This weekend marks my completion of the Southern Appalachian Naturalist Certificate Program at Tremont’s Great Smoky Mountains Institute. Having completed our last remaining class, Birds of the Smokies, Clarence Mayo and I become the fourth and fifth graduates of the program. To celebrate this auspicious occasion, Clarence and I hike the West Prong Trail located across the road from GSMIT on Sunday afternoon. It is a sunny day, temps near 70 with cool breezes, just perfect for hiking!
West Prong is a low elevation trail 2.7 miles long, starting just under 1400 feet. After a 1.3 mile climb, it descends to 1600 at Campsite #18 then makes one last ascent that hits the Bote Mountain Trail just shy of 2000 ft.
On our way up, we stop at the Walker Valley Cemetery. The small square plot contains numerous graves, several of which have newer headstones placed by families years after the loved one’s actual death. Near the back corner is the grave of Vannie Cook, a young girl killed in a forest fire. A local feud led to the fire, and as men fought the blaze, children were stationed nearby to keep an eye on slow moving sections of the fire. Unfortunately, one such section burst into a canopy fire that overwhelmed Vannie and her sister. A falling limb seriously injured young Vannie. The story tells of a dove that perched nearby as women in the community did their best to help her, but after two days, the little girl died, and the dove flew away – an angel taking Vannie to heaven.
To cover all bases, Clarence and I take a spur trail from the cemetery to join the West Prong Trail further up, and on our return, we stick to the actual trail, which poses no difficulties throughout its length. In fact, it is fun and chock full of great plants the whole way. The plant list runs two full pages.

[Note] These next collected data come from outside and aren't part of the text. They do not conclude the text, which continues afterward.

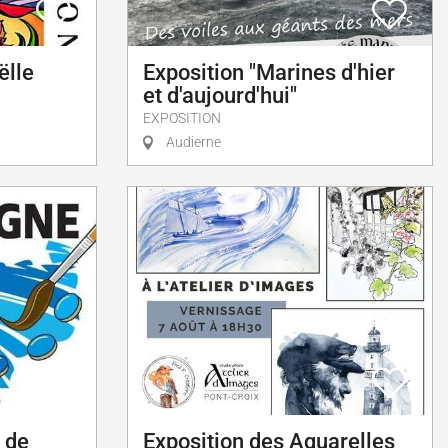
ëlle
Exposition "Marines d'hier
et d'aujourd'hui"
EXPOSITION
Audierne
 de
Exposition des Aquarelles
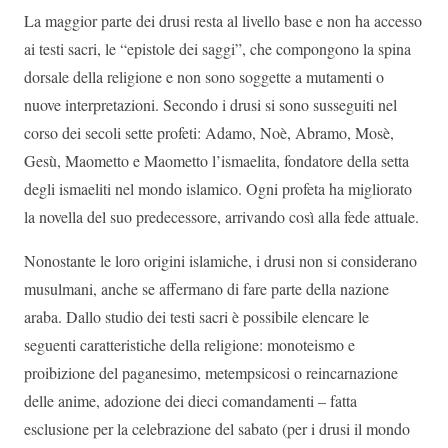
La maggior parte dei drusi resta al livello base e non ha accesso
ai testi sacri, le “epistole dei saggi”, che compongono la spina
dorsale della religione e non sono soggette a mutamenti o
nuove interpretazioni. Secondo i drusi si sono susseguiti nel
corso dei secoli sette profeti: Adamo, Noè, Abramo, Mosè,
Gesù, Maometto e Maometto l’ismaelita, fondatore della setta
degli ismaeliti nel mondo islamico. Ogni profeta ha migliorato
la novella del suo predecessore, arrivando così alla fede attuale.
Nonostante le loro origini islamiche, i drusi non si considerano
musulmani, anche se affermano di fare parte della nazione
araba. Dallo studio dei testi sacri è possibile elencare le
seguenti caratteristiche della religione: monoteismo e
proibizione del paganesimo, metempsicosi o reincarnazione
delle anime, adozione dei dieci comandamenti – fatta
esclusione per la celebrazione del sabato (per i drusi il mondo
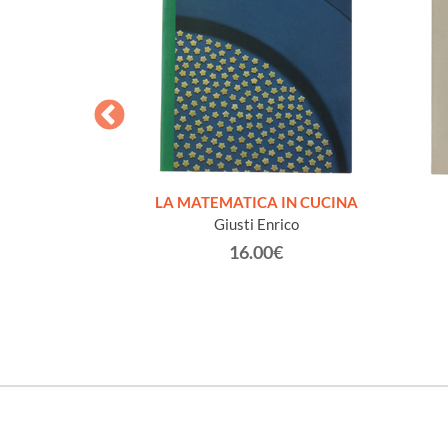
RI DI FISICA
LA MATEMATICA IN CUCINA
l'Universià di
Giusti Enrico
stico 1840-41 -
16.00€
.
no Fabrizio
0€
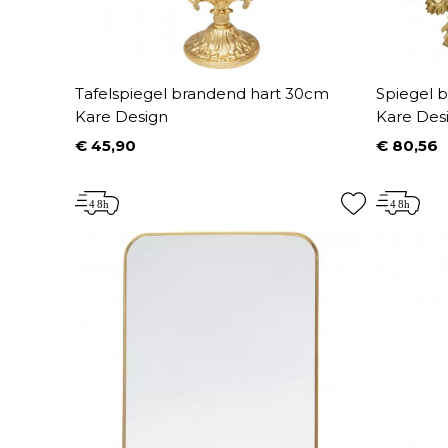
Tafelspiegel brandend hart 30cm
Spiegel 
Kare Design
Kare Des
€ 45,90
€ 80,56
Prijs
Prijs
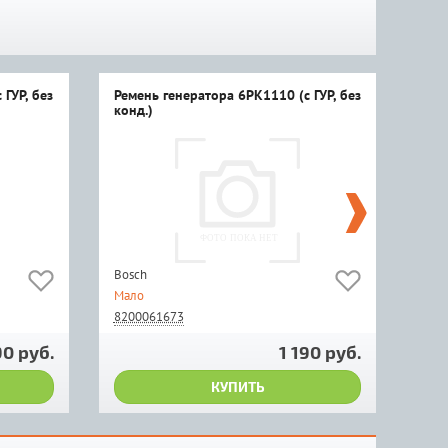
ГУР, без
Ремень генератора 6PK1110 (с ГУР, без
Рем
конд.)
конд
Bosch
Gate
Мало
Мал
8200061673
820
90 руб.
1 190 руб.
КУПИТЬ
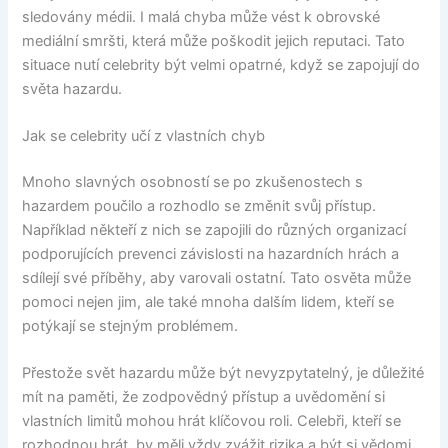
sledovány médii. I malá chyba může vést k obrovské
mediální smršti, která může poškodit jejich reputaci. Tato
situace nutí celebrity být velmi opatrné, když se zapojují do
světa hazardu.
Jak se celebrity učí z vlastních chyb
Mnoho slavných osobností se po zkušenostech s
hazardem poučilo a rozhodlo se změnit svůj přístup.
Například někteří z nich se zapojili do různých organizací
podporujících prevenci závislosti na hazardních hrách a
sdílejí své příběhy, aby varovali ostatní. Tato osvěta může
pomoci nejen jim, ale také mnoha dalším lidem, kteří se
potýkají se stejným problémem.
Přestože svět hazardu může být nevyzpytatelný, je důležité
mít na paměti, že zodpovědný přístup a uvědomění si
vlastních limitů mohou hrát klíčovou roli. Celebři, kteří se
rozhodnou hrát, by měli vždy zvážit rizika a být si vědomi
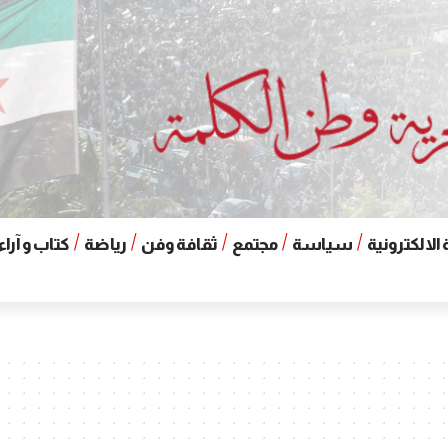
الالكترونية
سياسة
مجتمع
ثقافة وفن
رياضة
كتاب و آراء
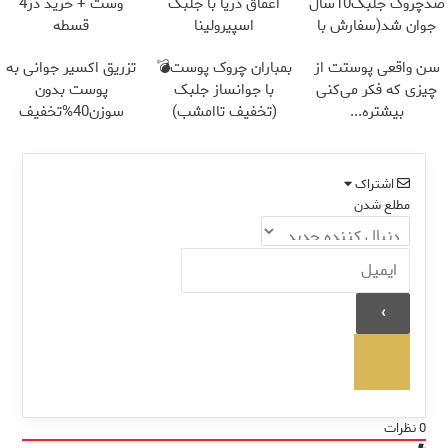
ضدچروک جلبک10سال
اعماق دریا با جلبک
وست + خرید در4
جوان شد(سفارش با
اسپیرولینا
قسطه
تخفیف)
سن واقعی پوستت از
بمباران چروک پوست💣
تزریق اکسیر جوانی به
چیزی که فکر می‌کنی
با جوانساز جلبک
پوست بدون
بیشتره...
(تخفیف تاامشب)
سوزن40%تخفیف
اشتراک
مطلع شدن
0
نظرات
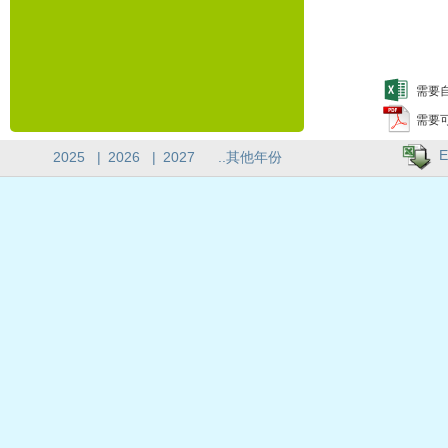
需要自
需要
E
2025
|
2026
|
2027
..其他年份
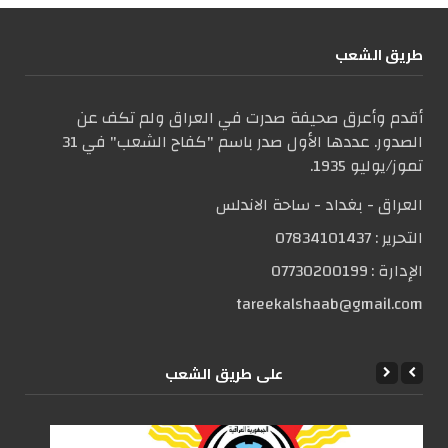
طریق الشعب
أقدم وأعرق صحيفة صدرت في العراق ولم تكف عن
الصدور. عددها الأول صدر باسم "كفاح الشعب" في 31
تموز/يوليو 1935.
العراق - بغداد - ساحة الاندلس
التحریر :
07834101437
الإدارة :
07730200199
tareekalshaab@gmail.com
علی طریق الشعب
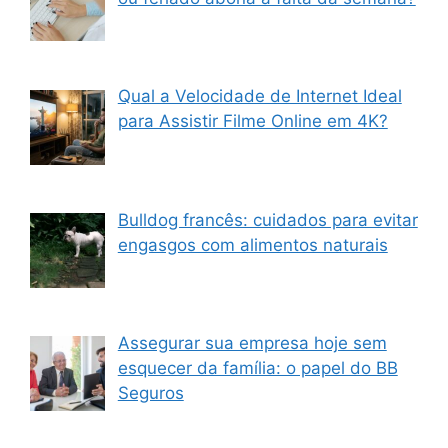
Qual a Velocidade de Internet Ideal
para Assistir Filme Online em 4K?
Bulldog francês: cuidados para evitar
engasgos com alimentos naturais
Assegurar sua empresa hoje sem
esquecer da família: o papel do BB
Seguros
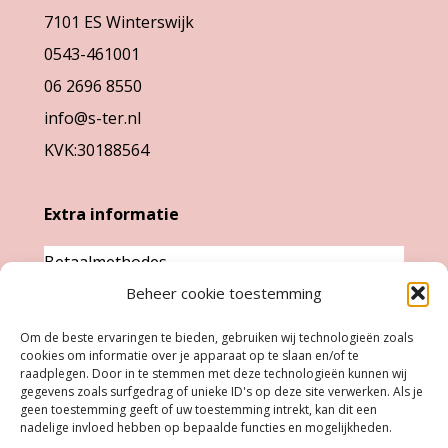
7101 ES Winterswijk
op
op
0543-461001
de
de
06 2696 8550
productpagina
productpag
info@s-ter.nl
KVK:30188564
Extra informatie
Betaalmethodes
Garantie & klachten
Beheer cookie toestemming
Levertijd &
Om de beste ervaringen te bieden, gebruiken wij technologieën zoals
verzendkosten
cookies om informatie over je apparaat op te slaan en/of te
raadplegen. Door in te stemmen met deze technologieën kunnen wij
Retourneren
gegevens zoals surfgedrag of unieke ID's op deze site verwerken. Als je
geen toestemming geeft of uw toestemming intrekt, kan dit een
nadelige invloed hebben op bepaalde functies en mogelijkheden.
Openingstijden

Eleven different species of ferns are spotted including nice patches of Broad Beech Fern and a large section of Southern Running Cedar (Diphasiastrum digitatum). Many spring wildflowers are found on this trail that features several swathes of one of the Merrybells – either Uvularia perfoliata or Uvularia grandiflora. I can’t tell the two species apart without the flower, and the plants have already formed seed capsules. I’m very pleased to find Vasey’s Trillium (Trillium vaseyi) along the trail on the return trip. They are still in full flower, but it takes a practiced eye to spot the deep red blossom hiding below the solid green foliage. Also in flower are Rattlesnake Weed, Hearts-a-Bustin’, Large Bluet, Yellow Stargrass, Pussytoes, Mountain Laurel, Indian Cucumber Root, Dwarf Cinquefoil, Rue Anemone, and Canada Violet. The one disappointment is the amount of Microstegium seedlings along the lower sections of the trail. This exotic invasive grass is a scourge in forested areas, and its seeds hitch rides on hikers’ and horses’ shoes to claim new territory. Fortunately, the rich herbaceous layer along West Prong seems to be holding its own quite well.
With stops for photos and a leisurely rest at the Bote Mountain junction, our journey up and back on the West Prong Trail took 2 hours and 45 minutes. Located so close to the Townsend Wye, this would be a easy trail for families or visitors with little time who still want to experience the Smokies.